**Exercise A**:
Reproduce the drop-on-recall thread word for word, everything from "# Drop on recall" down to "dog to front.".
**Exercise B**:
Write what comes next in the forum thread about the obedience drop on recall, starting after its final sentence.

**Excerpt provided**:
═══

# Drop on recall question



## gr8pdls (Jul 13, 2010)

*Drop commands*

Here is a link to the AKC Obedience Regulations

The short answer is 'Yes'. "The dog must remain down until the judge gives the order or signal for the handler to signal or command the dog to come." 

The handler can give the dog a hand signal *or* voice command to call the dog to front.


----------



## myuniquepoodle (Sep 22, 2014)

Hi,
Thank you that is very helpful! 

~Natalie and Ginger


----------



## mvhplank (Dec 5, 2012)

Depending on what's in your area, you might have a chance to compete in different obedience and rally venues like United Kennel Club (UKC), Companion Dog Sports Program (CDSP), WCRL Rally, C-WAGS, and on and on! And ALL the rules are slightly different, and those differences can be helpful during your training phases.

═══

**Excerpted records**:
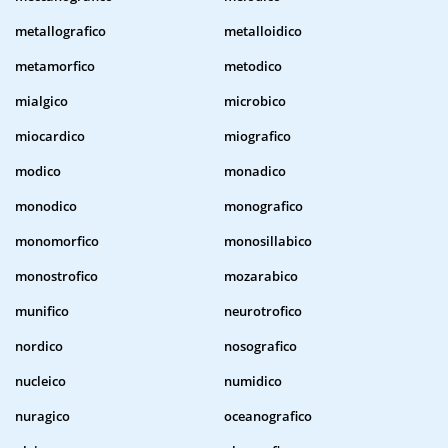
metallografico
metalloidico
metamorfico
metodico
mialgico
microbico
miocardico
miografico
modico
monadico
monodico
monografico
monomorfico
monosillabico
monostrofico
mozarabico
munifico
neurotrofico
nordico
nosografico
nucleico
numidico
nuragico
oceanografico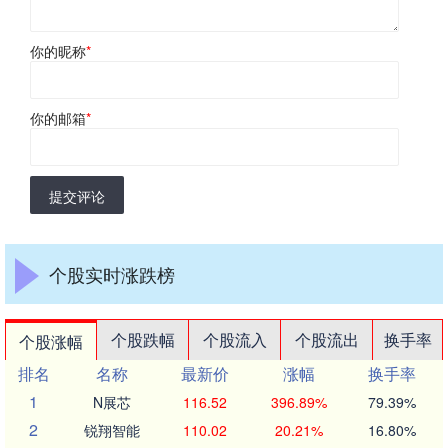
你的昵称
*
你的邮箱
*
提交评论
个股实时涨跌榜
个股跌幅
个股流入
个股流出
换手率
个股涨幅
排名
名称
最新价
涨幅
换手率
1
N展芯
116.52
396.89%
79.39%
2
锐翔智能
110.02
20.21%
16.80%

═══

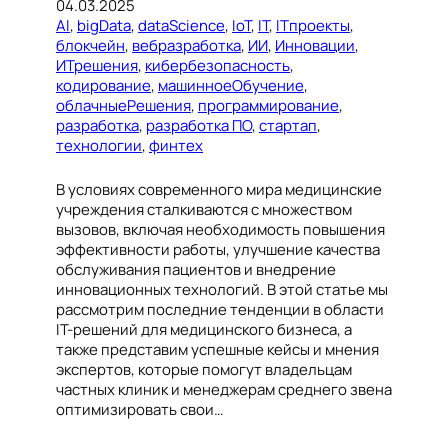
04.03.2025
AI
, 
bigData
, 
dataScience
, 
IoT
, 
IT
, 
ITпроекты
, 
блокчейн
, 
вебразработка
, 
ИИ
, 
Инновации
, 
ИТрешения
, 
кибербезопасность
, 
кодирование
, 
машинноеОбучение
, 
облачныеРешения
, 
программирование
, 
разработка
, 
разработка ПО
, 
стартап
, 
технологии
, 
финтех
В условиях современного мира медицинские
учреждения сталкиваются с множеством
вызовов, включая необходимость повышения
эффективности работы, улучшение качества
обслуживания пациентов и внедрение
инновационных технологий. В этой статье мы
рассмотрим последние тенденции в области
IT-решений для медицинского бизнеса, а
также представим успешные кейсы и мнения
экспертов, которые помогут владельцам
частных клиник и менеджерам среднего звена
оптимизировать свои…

═══

**Task answer A**:
# Drop on recall question



## gr8pdls (Jul 13, 2010)

*Drop commands*

Here is a link to the AKC Obedience Regulations

The short answer is 'Yes'. "The dog must remain down until the judge gives the order or signal for the handler to signal or command the dog to come." 

The handler can give the dog a hand signal *or* voice command to call the dog to front.

**Task answer B**:
Generally speaking, AKC allows only voice or signal (not both), UKC allows both voice and signal in SOME circumstances (read the rules!), and CDSP allows both, along with verbal encouragement and extra cues (the first cue is free, but the second and subsequent cues for the same behavior cost 3 points each). The Utility signals exercise is still silent, but you can give a second signal without an NQ.

In AKC and UKC, the ring is a treat-free zone. You can't even have them in your pocket. In CDSP, treats are allowed in the ring, and can be given to the dog between exercises--after the judge says "exercise finished" and BEFORE you take even a single step toward the next exercise. So far, CDSP seems to be concentrated in the mid-Atlantic states, but there are pockets of it growing here and there.

Enjoy!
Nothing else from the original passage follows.